Anyway, now that it’s almost over, I can say it’s been a success. I lost 7 lbs as of this morning, and more importantly, I lost most of from the midsection, exactly where I would have liked to lose weight from.

I feel a lot better. I have more energy and I’ve noticed some achy joints that aren’t achy any more. My mood has improved dramatically. This is probably the biggest benefit. I know especially when I eat something with wheat gluten, I get really short-tempered and moody.

If you’re wondering if I’d recommend you try this out yourself, the answer is yes. It’s only 30 days, and while the first week or two seemed to drag on and on, the last week was really easy. You’re almost certainly eating something that’s ruinous to your health and you won’t believe how good you could feel unless you stop eating it.

However, I’m a believer in the Pareto Principle which states that 80% of the effect comes from 20% of the effort. I was thinking about how I might do a Pareto-ized Whole30, where you could reap the most benefit with the least inner turmoil.

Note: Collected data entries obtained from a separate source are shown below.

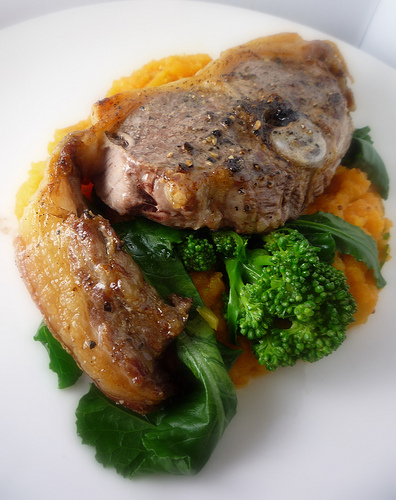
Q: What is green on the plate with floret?
A: Broccoli.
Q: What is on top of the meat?
A: Seasoning.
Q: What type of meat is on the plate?
A: Steak.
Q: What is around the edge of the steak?
A: Fat.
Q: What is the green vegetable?
A: Broccoli.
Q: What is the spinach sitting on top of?
A: Plate.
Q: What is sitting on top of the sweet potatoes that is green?
A: Broccoli.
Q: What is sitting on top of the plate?
A: Food.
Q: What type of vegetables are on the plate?
A: Broccoli and spinach.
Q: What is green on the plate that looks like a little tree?
A: Broccoli.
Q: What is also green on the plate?
A: Lettuce.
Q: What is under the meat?
A: Mashed sweet potatoes.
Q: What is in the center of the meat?
A: A bone.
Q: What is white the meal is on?
A: The plate.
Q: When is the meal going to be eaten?
A: For dinner.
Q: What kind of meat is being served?
A: Beef.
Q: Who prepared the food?
A: A chef.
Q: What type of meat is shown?
A: Steak.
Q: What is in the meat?
A: Bone.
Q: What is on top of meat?
A: Seasoning.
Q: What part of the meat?
A: Fatty.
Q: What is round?
A: Plate.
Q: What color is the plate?
A: White.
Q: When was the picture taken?
A: Daytime.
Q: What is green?
A: Broccoli.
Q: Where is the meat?
A: Top.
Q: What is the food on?
A: Plate.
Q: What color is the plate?
A: White.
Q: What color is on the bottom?
A: Yellow.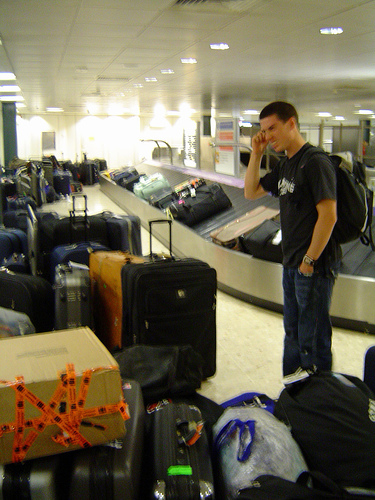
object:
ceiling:
[121, 31, 193, 83]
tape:
[0, 362, 130, 463]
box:
[0, 324, 128, 466]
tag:
[166, 464, 193, 476]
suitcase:
[154, 401, 215, 500]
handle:
[148, 219, 172, 261]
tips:
[153, 479, 166, 500]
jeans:
[280, 270, 334, 374]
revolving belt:
[86, 247, 156, 350]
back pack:
[327, 149, 375, 253]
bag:
[120, 218, 218, 378]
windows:
[0, 114, 141, 197]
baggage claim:
[239, 218, 283, 264]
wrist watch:
[303, 255, 315, 267]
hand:
[299, 257, 314, 277]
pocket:
[292, 271, 313, 313]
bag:
[208, 391, 314, 498]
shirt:
[258, 142, 342, 271]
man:
[242, 100, 343, 371]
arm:
[244, 155, 275, 201]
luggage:
[167, 174, 232, 229]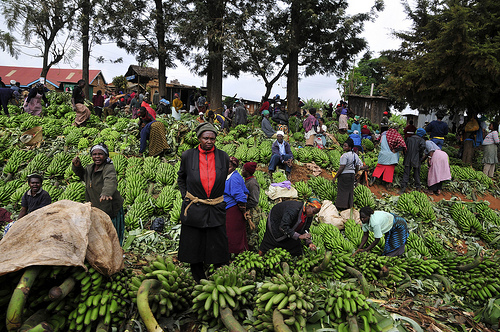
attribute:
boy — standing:
[8, 162, 66, 217]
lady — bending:
[258, 195, 322, 257]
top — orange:
[186, 140, 224, 201]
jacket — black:
[168, 140, 238, 266]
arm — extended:
[99, 166, 119, 193]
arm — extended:
[74, 165, 86, 181]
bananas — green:
[6, 67, 498, 330]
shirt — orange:
[195, 146, 218, 196]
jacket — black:
[174, 148, 229, 224]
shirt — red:
[198, 147, 217, 198]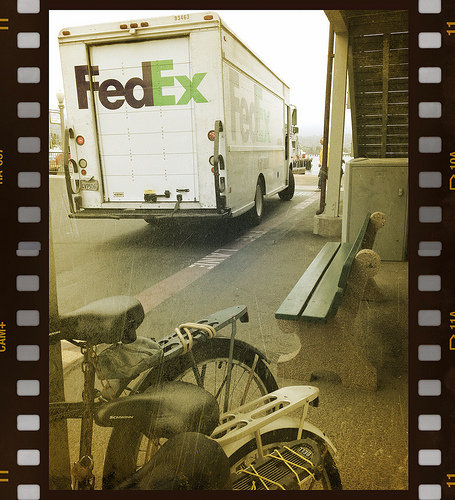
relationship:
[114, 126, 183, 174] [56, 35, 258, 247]
white on truck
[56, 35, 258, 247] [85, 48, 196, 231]
truck closed door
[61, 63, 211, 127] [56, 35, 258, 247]
logo on truck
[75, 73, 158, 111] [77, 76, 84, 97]
letters in black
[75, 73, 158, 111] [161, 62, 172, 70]
letters in green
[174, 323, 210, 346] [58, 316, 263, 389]
locks on bike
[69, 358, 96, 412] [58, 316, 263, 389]
chain on bike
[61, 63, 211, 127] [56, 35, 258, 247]
fedex on truck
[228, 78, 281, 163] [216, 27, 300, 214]
logo on side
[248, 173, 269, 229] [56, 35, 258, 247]
tire on truck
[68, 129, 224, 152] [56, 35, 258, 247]
light on truck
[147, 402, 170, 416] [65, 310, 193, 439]
black on seats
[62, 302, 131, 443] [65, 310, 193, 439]
two black seats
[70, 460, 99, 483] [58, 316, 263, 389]
lock on bike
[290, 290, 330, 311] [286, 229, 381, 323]
wood on bench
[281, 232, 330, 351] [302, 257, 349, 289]
vacant bench seat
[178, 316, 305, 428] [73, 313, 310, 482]
racks behind bikes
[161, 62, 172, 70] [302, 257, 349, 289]
green on seat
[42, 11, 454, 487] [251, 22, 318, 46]
photo taken day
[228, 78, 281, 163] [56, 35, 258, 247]
fedex side truck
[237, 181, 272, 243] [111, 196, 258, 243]
tire on rear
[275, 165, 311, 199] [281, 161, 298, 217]
tire on right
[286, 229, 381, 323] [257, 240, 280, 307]
bench on sidewalk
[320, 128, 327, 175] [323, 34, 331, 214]
man behind pole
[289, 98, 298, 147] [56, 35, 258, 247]
mirror on truck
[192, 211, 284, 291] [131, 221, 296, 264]
firelane written curb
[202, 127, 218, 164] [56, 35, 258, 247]
signal on truck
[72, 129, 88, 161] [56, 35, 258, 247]
left signal on truck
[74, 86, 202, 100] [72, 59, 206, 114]
multicolor on logo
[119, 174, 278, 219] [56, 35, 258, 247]
back wheel on truck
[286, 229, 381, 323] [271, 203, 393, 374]
bench sitting public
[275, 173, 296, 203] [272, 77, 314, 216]
tire on front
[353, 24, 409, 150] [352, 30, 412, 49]
back of stairs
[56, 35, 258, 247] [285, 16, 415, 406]
truck leaving building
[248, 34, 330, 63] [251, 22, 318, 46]
clouds in sky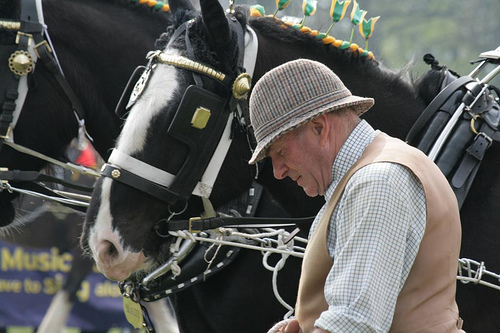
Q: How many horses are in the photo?
A: Two.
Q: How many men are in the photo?
A: One.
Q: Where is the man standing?
A: Next to the horse.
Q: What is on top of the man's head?
A: A hat.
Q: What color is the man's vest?
A: Brown.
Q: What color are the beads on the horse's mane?
A: Orange and green.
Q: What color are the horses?
A: Black and white.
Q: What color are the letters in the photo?
A: Yellow.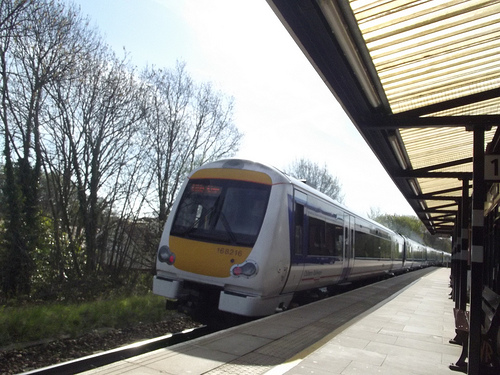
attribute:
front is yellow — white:
[153, 156, 283, 310]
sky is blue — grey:
[3, 1, 412, 222]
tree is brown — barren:
[145, 67, 230, 266]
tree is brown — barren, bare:
[62, 57, 123, 274]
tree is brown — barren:
[12, 6, 59, 277]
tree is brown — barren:
[293, 157, 339, 195]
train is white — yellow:
[150, 158, 449, 313]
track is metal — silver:
[5, 322, 214, 374]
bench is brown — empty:
[455, 283, 498, 370]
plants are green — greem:
[4, 162, 158, 300]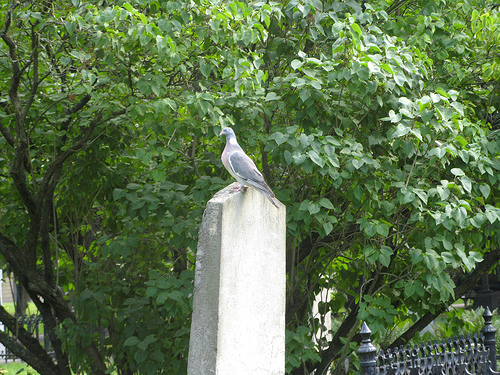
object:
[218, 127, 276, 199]
bird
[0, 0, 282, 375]
trees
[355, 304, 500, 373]
fence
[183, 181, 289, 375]
monument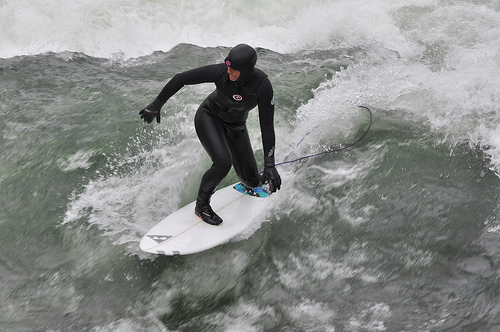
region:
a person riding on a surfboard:
[105, 45, 303, 249]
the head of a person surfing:
[219, 40, 257, 89]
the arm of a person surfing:
[135, 60, 227, 120]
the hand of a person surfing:
[135, 100, 167, 132]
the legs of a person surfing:
[187, 103, 263, 225]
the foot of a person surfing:
[188, 185, 231, 223]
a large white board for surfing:
[140, 163, 267, 270]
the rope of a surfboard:
[323, 88, 387, 163]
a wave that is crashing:
[15, 10, 71, 67]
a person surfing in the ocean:
[140, 56, 286, 238]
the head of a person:
[219, 45, 257, 88]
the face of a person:
[225, 59, 244, 81]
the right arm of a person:
[118, 63, 218, 119]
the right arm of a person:
[135, 105, 162, 125]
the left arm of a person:
[255, 91, 292, 191]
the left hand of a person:
[258, 164, 284, 195]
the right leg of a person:
[190, 104, 224, 225]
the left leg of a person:
[221, 121, 264, 192]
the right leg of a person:
[186, 193, 221, 227]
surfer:
[134, 25, 312, 285]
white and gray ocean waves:
[340, 239, 437, 304]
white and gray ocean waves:
[384, 168, 452, 240]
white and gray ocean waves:
[261, 269, 321, 323]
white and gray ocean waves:
[181, 252, 256, 302]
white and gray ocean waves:
[32, 241, 102, 282]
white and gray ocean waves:
[58, 128, 98, 162]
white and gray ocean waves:
[372, 42, 472, 119]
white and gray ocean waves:
[305, 45, 395, 89]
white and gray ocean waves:
[14, 23, 88, 117]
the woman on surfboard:
[113, 45, 322, 299]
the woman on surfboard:
[110, 34, 292, 256]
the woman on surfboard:
[111, 19, 301, 304]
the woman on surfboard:
[112, 22, 342, 294]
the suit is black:
[130, 60, 289, 228]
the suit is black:
[134, 57, 261, 207]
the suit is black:
[141, 74, 295, 232]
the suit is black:
[145, 37, 292, 228]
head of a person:
[219, 31, 264, 78]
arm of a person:
[153, 42, 221, 119]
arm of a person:
[249, 110, 293, 167]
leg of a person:
[195, 142, 235, 207]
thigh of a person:
[229, 114, 269, 170]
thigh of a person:
[192, 104, 234, 156]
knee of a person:
[208, 144, 263, 171]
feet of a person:
[185, 193, 242, 233]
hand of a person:
[119, 111, 174, 133]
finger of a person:
[120, 102, 170, 132]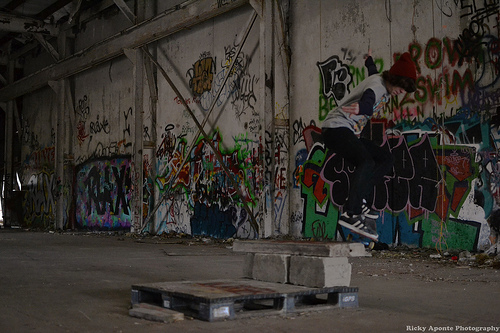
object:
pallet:
[129, 277, 359, 324]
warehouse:
[0, 0, 500, 333]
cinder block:
[289, 256, 353, 288]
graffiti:
[290, 11, 500, 260]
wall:
[0, 0, 500, 271]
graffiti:
[183, 52, 219, 97]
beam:
[128, 44, 148, 236]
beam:
[48, 78, 73, 233]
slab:
[232, 240, 370, 257]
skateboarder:
[319, 42, 417, 241]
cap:
[388, 53, 422, 79]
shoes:
[337, 213, 381, 241]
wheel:
[368, 241, 376, 252]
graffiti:
[67, 144, 131, 232]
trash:
[430, 243, 500, 271]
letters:
[317, 96, 331, 122]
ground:
[0, 230, 498, 333]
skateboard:
[342, 230, 376, 251]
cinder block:
[250, 253, 291, 286]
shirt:
[322, 73, 389, 135]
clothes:
[318, 126, 375, 217]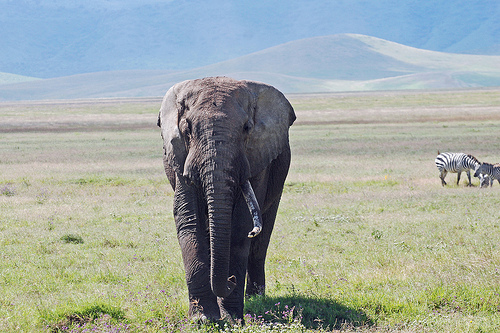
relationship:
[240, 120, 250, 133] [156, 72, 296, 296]
eyes in head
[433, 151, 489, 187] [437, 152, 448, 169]
zebras have stripes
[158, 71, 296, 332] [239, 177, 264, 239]
elephant has tusk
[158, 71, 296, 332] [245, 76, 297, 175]
elephant has ear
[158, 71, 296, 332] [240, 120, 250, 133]
elephant has eyes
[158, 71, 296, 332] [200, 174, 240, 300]
elephant has trunk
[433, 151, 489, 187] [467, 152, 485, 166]
zebras have mane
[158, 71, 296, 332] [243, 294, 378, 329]
elephant has shadow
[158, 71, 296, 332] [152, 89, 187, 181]
elephant has ear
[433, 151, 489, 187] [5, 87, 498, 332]
zebras in field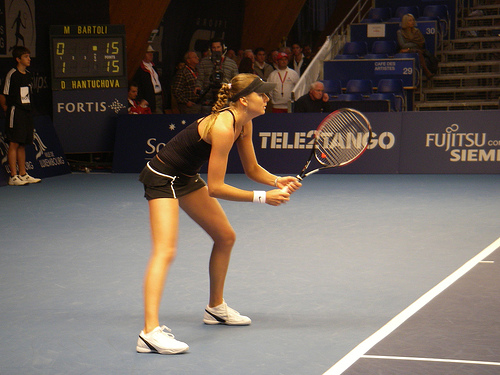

Here’s my theory. I would be interested to hear if anyone actually tried these to hear how it worked for them:

Give up all sweetened beverages. Natural or artificial sweeteners. There aren’t many desserts that have more sugar in them than a Big Gulp of Dr. Pepper.

No eating in restaurants. Prepare all your food yourself. There are exceptions of course, but there’s almost nothing you would make for yourself that would be more fattening that anything you can get at a restaurant.

I would guess that if most people in America did those two things, they would probably lose about five pounds in 30 days. Maybe more, depending on how often they eat out or how much Diet Pepsi they drink.

And if you’re already eating pretty healthy, dig through the Whole30 program and pick out a couple of things to try. Personally, I would recommend the alcohol. I’m certainly not one of those types who thinks nobody should ever drink, but alcohol has a ton of calories and you tend to make questionable eating choices when you’ve been drinking. So if you’re going to focus on healthy eating, that’s one way to do it.

And remember that it’s only 30 days, which is way less time than you’d think!